On the technical side, there are a couple of decisions to make, based on the fact that for all practical purposes what we are talking about is a static traffic routing service placed between the network service provider's router and your internal network. The traffic routing service may be implemented at an IP level via something like screening rules in a router, or at an application level via proxy gateways and services.

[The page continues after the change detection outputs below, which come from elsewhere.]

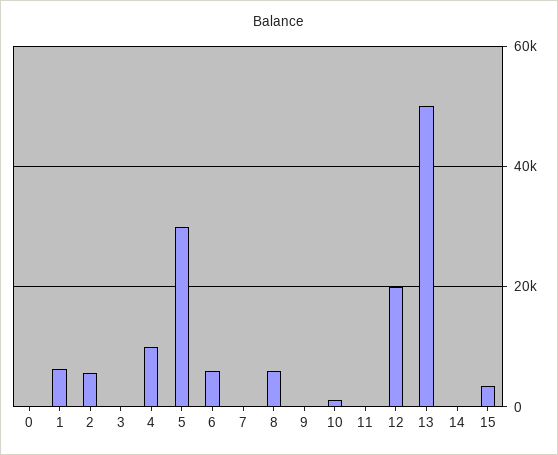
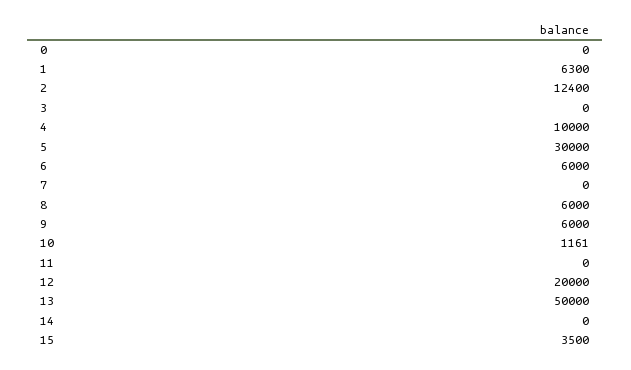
2: 6000 -> 12400
9: 0 -> 6000

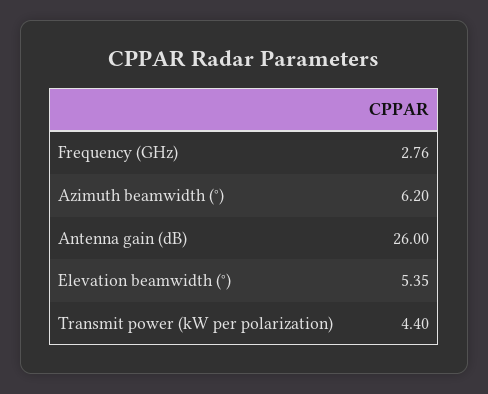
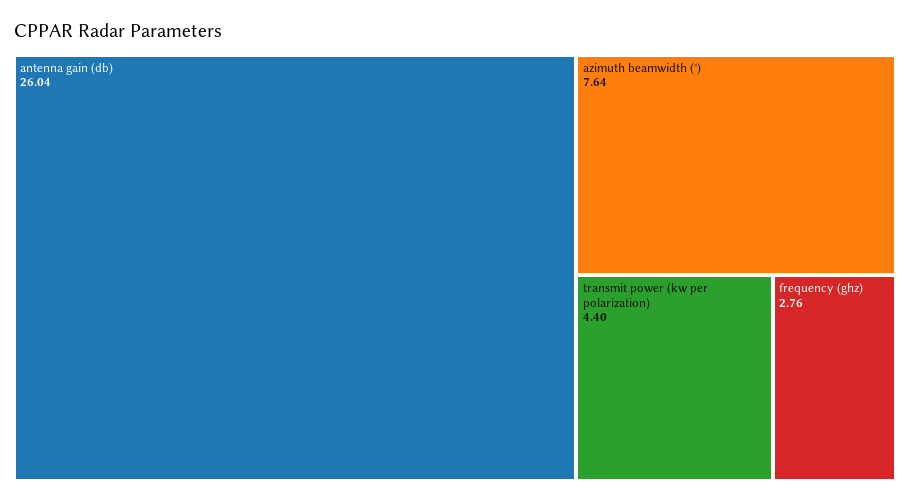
Azimuth beamwidth (°): 6.2 -> 7.64
Antenna gain (dB): 26 -> 26.04
Elevation beamwidth (°): 5.35 -> none

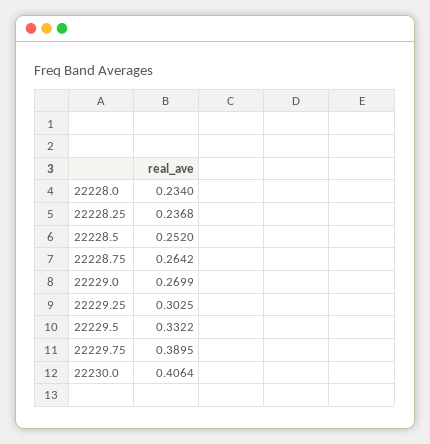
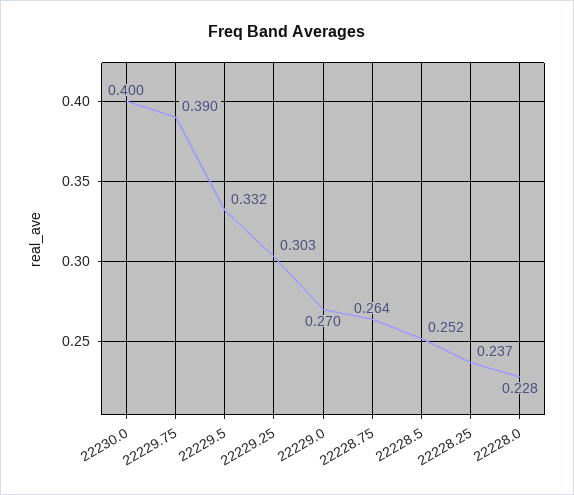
22228.0: 0.234 -> 0.228
22230.0: 0.4064 -> 0.4

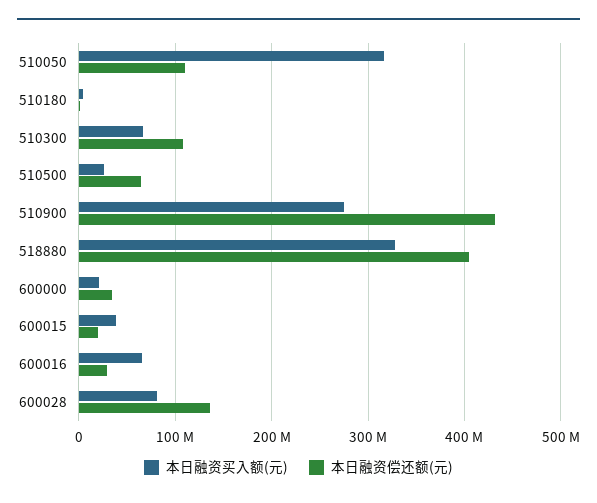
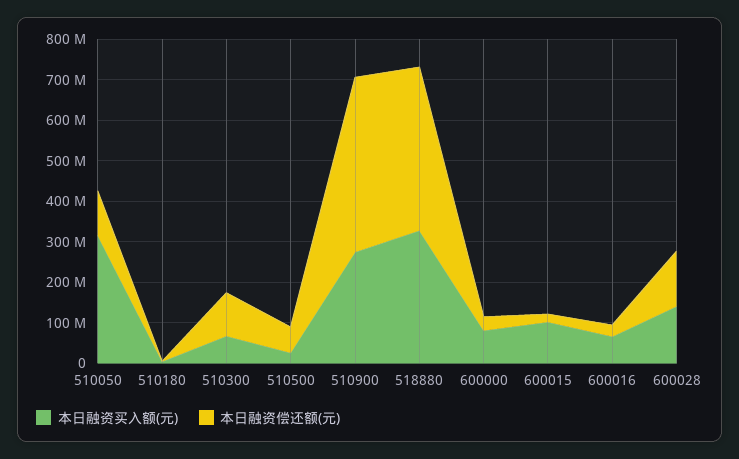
本日融资买入额(元), 600000: 20000000 -> 80000000
本日融资买入额(元), 600015: 40000000 -> 100000000
本日融资买入额(元), 600028: 80000000 -> 140000000

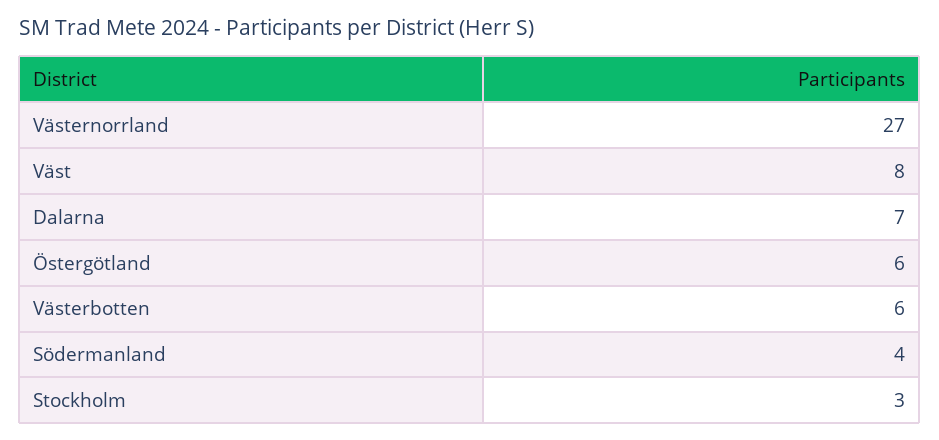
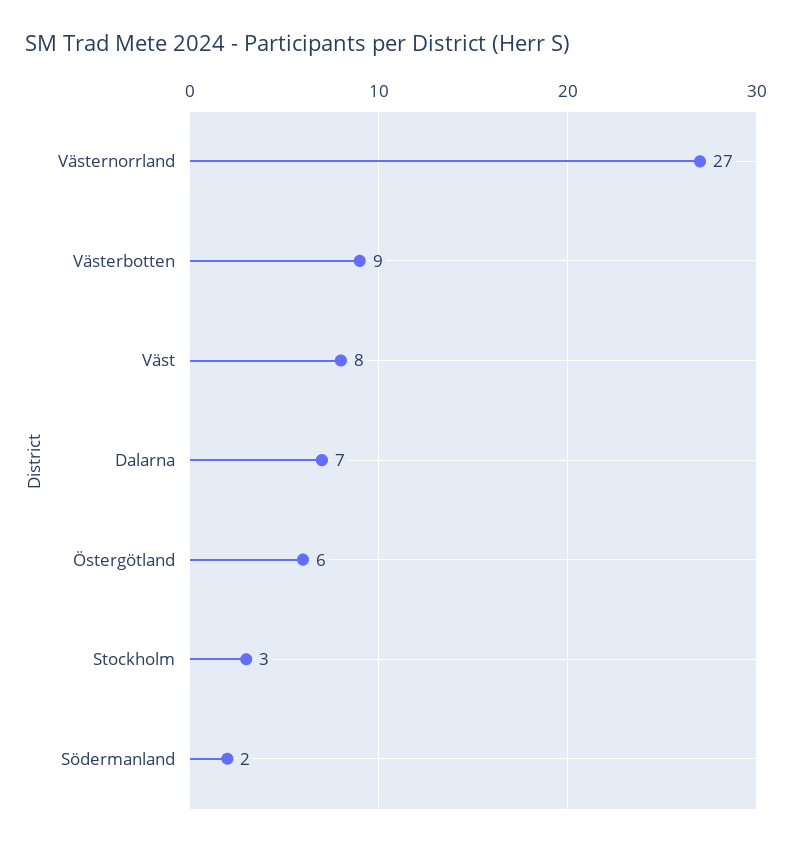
Västerbotten: 6 -> 9
Södermanland: 4 -> 2

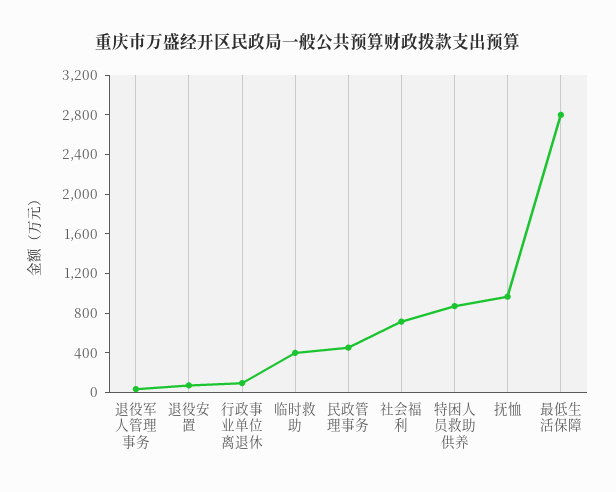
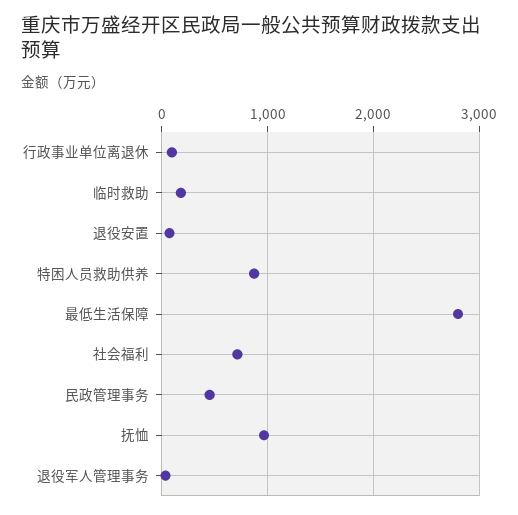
临时救助: 400 -> 200

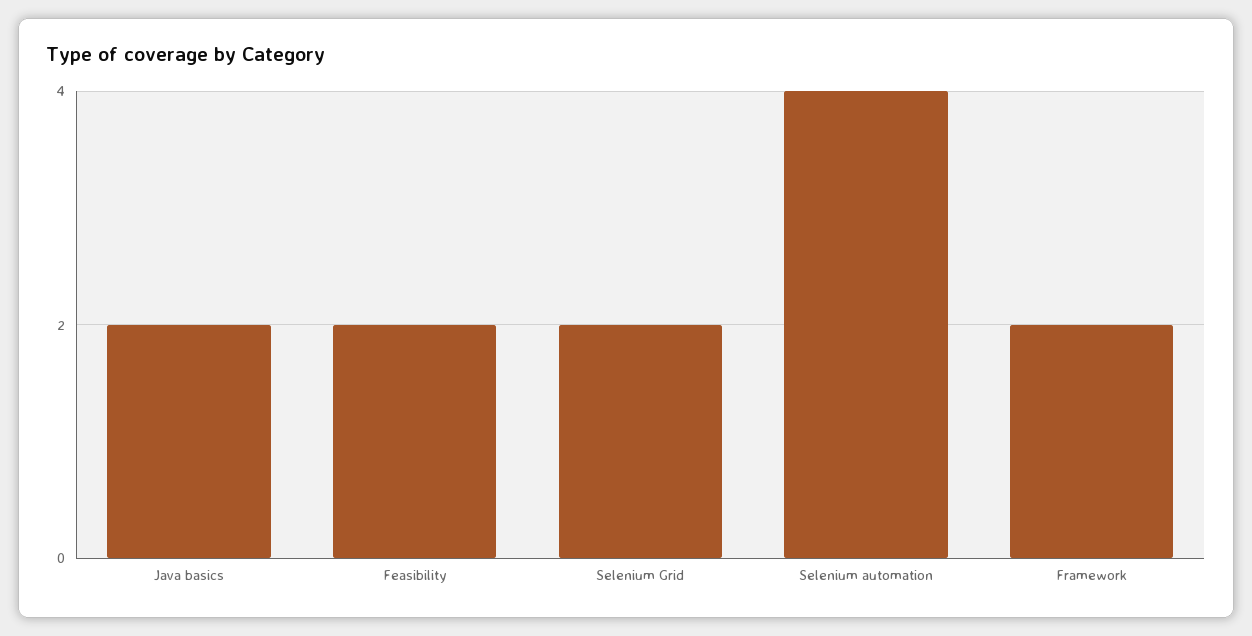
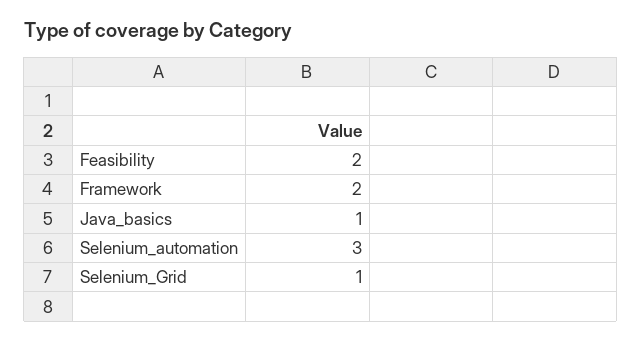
Java basics: 2 -> 1
Selenium Grid: 2 -> 1
Selenium automation: 4 -> 3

The decision to make is whether to place an exposed stripped-down machine on the outside network to run proxy services for telnet, FTP, news, etc., or whether to set up a screening router as a filter, permitting communication with one or more internal machines. There are benefits and drawbacks to both approaches, with the proxy machine providing a greater level of audit and, potentially, security in return for increased cost in configuration and a decrease in the level of service that may be provided (since a proxy needs to be developed for each desired service). The old trade-off between ease-of-use and security comes back to haunt us with a vengeance.